═══ Passage shown

NAME
cyrillic - Library for fast and easy cyrillic text manipulation
SYNOPSIS
use cyrillic qw/866 win2dos convert locase upcase detect/;
print convert( 866, 1251, $str );
print convert( 'dos','win', \$str );
print win2dos $str;
DESCRIPTION
This module includes cyrillic string converting functions from one and to another charset, to upper and to lower case without locale switching. Also included single-byte charsets detection routine. It is easy to add new code pages. For this purpose it is necessary only to add appropriate string of a code page.
Supported charsets: ibm866, koi8-r, cp855, windows-1251, MacWindows, iso_8859-5, unicode, utf8;
If the first imported parameter - number of a code page, then locale will be switched to it.
FUNCTIONS
convert - between charsets convertor
upcase - convert to upper case
locase - convert to lower case
upfirst - convert first char to upper case
lofirst - convert first char to lower case
detect - detect codepage number
charset - returns charset name for codepage number
At importing list also might be listed named convertors. For Ex.:
use cyrillic qw/dos2win win2koi mac2dos ibm2dos/;
NOTE! Specialisations (like win2dos, utf2win) call faster then convert.
NOTE! Only convert function and they specialisation work with Unicode and UTF-8 strings. All others function work only with single-byte sharsets.
Names for using in named charset convertors:
dos ibm866 866
koi koi8-r 20866
ibm cp855 855
win windows-1251 1251
mac ms-cyrillic 10007
iso iso_8859-5 28585
uni Unicode
utf UTF-8
The following rules are correct for converting functions:
VAR may be SCALAR or REF to SCALAR.
If VAR is REF to SCALAR then SCALAR will be converted.
If VAR is ommited then $_ operated.
If function called to void context and VAR is not REF
then result placed to $_.
CONVERSION METHODS
- convert SRC_CP, DST_CP, [VAR]
-
Convert VAR from SRC_CP codepage to DST_CP codepage and returns converted string.
The converting Unicode or UTF-8 data requires presence of installed Unicode::String and Unicode::Map.

══════
═══ Data section

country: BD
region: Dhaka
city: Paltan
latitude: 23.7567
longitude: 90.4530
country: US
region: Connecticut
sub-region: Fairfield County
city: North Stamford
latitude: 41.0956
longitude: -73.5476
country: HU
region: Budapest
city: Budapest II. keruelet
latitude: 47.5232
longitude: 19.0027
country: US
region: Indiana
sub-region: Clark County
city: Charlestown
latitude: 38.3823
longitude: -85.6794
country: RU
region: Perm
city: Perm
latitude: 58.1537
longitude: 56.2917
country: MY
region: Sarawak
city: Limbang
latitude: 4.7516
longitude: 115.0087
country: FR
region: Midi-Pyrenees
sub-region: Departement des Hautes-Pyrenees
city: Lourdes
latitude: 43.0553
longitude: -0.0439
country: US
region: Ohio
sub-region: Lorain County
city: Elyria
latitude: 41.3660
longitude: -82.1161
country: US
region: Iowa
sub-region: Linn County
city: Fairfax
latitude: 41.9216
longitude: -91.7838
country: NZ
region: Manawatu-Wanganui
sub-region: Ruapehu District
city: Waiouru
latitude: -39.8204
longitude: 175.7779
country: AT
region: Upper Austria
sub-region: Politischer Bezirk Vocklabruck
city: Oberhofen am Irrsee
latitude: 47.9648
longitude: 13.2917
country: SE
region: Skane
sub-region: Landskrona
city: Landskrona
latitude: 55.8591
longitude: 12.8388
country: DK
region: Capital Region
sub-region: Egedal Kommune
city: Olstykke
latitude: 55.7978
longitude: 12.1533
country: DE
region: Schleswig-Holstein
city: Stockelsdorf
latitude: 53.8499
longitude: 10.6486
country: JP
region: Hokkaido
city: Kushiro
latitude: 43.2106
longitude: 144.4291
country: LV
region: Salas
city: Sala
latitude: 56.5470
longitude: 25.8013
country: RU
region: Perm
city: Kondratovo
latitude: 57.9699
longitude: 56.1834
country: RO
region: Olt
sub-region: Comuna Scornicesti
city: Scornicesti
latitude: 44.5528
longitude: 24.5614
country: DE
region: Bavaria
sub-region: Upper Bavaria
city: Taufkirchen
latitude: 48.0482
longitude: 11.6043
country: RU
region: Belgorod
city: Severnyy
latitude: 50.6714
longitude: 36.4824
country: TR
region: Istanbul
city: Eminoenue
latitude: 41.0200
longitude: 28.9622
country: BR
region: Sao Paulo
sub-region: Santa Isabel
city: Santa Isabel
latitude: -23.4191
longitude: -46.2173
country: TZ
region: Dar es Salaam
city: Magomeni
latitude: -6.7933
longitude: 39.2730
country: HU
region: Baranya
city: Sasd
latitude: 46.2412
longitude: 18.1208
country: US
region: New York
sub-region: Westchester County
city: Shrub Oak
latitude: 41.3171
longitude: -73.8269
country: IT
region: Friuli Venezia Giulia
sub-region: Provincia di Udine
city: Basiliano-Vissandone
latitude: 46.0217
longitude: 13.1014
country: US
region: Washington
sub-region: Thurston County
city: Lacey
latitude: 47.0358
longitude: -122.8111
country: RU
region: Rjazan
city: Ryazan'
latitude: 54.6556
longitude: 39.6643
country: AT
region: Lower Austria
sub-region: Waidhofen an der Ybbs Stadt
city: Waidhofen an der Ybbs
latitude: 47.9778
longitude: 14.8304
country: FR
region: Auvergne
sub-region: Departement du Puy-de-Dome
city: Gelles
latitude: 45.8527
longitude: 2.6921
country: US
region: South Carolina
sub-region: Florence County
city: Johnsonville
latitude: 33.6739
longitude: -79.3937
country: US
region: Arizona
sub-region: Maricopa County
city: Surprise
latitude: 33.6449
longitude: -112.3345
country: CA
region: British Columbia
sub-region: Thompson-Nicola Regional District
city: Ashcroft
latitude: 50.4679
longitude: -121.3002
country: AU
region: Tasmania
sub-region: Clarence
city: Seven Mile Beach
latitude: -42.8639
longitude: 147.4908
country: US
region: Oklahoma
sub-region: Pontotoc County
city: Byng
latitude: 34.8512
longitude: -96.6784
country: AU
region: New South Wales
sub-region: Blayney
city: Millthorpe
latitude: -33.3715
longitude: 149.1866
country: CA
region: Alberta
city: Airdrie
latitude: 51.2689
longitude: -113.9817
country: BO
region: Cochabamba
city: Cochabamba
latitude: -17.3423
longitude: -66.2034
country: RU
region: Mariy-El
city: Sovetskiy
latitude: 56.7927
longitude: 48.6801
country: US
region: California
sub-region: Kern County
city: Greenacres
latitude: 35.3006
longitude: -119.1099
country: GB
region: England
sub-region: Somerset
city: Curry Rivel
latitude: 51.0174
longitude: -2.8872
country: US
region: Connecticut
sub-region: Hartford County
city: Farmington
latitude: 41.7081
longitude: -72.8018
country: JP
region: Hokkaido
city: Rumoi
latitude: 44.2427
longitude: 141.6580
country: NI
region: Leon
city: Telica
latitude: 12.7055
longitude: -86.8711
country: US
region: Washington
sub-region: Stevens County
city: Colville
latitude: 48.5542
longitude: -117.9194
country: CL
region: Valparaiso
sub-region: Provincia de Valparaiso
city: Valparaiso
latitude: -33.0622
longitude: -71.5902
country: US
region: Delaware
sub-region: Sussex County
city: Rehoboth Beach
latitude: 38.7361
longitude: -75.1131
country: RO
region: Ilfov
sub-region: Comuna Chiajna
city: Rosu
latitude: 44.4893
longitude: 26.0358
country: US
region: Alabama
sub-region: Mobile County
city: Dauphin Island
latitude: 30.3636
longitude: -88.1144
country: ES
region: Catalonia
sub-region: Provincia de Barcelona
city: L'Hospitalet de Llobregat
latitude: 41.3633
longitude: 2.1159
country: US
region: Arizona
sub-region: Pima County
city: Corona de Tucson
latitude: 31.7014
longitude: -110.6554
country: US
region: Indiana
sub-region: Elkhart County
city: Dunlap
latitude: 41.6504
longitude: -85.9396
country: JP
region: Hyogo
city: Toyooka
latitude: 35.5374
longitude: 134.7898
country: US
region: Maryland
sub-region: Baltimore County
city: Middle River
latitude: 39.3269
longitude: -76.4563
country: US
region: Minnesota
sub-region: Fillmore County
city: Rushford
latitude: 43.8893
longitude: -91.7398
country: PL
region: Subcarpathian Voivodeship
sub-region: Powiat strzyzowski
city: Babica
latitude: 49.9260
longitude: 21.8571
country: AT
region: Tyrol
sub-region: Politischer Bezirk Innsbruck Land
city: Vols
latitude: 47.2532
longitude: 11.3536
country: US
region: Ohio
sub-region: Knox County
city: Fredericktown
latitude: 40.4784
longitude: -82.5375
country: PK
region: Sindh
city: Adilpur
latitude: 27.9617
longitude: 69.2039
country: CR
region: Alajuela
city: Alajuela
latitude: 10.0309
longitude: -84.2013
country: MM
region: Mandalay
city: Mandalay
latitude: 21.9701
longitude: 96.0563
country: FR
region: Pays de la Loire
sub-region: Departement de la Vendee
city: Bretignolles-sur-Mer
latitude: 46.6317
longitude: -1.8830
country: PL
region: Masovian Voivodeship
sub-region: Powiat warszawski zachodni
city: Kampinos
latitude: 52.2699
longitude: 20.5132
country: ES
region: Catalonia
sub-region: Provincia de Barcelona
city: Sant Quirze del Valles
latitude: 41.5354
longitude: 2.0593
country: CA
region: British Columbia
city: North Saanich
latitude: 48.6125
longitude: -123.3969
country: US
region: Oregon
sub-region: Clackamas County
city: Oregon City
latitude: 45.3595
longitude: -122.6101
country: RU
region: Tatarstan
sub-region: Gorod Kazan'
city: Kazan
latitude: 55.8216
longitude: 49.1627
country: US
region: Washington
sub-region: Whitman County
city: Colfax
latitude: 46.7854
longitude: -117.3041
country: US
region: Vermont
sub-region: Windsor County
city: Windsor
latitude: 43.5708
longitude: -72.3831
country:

══════

What you are asked to do:
Can you repeat the cyrillic module documentation word for word, from "If function called" to "Unicode::String and Unicode::Map."?

Task solution:
If function called to void context and VAR is not REF
then result placed to $_.
CONVERSION METHODS
- convert SRC_CP, DST_CP, [VAR]
-
Convert VAR from SRC_CP codepage to DST_CP codepage and returns converted string.
The converting Unicode or UTF-8 data requires presence of installed Unicode::String and Unicode::Map.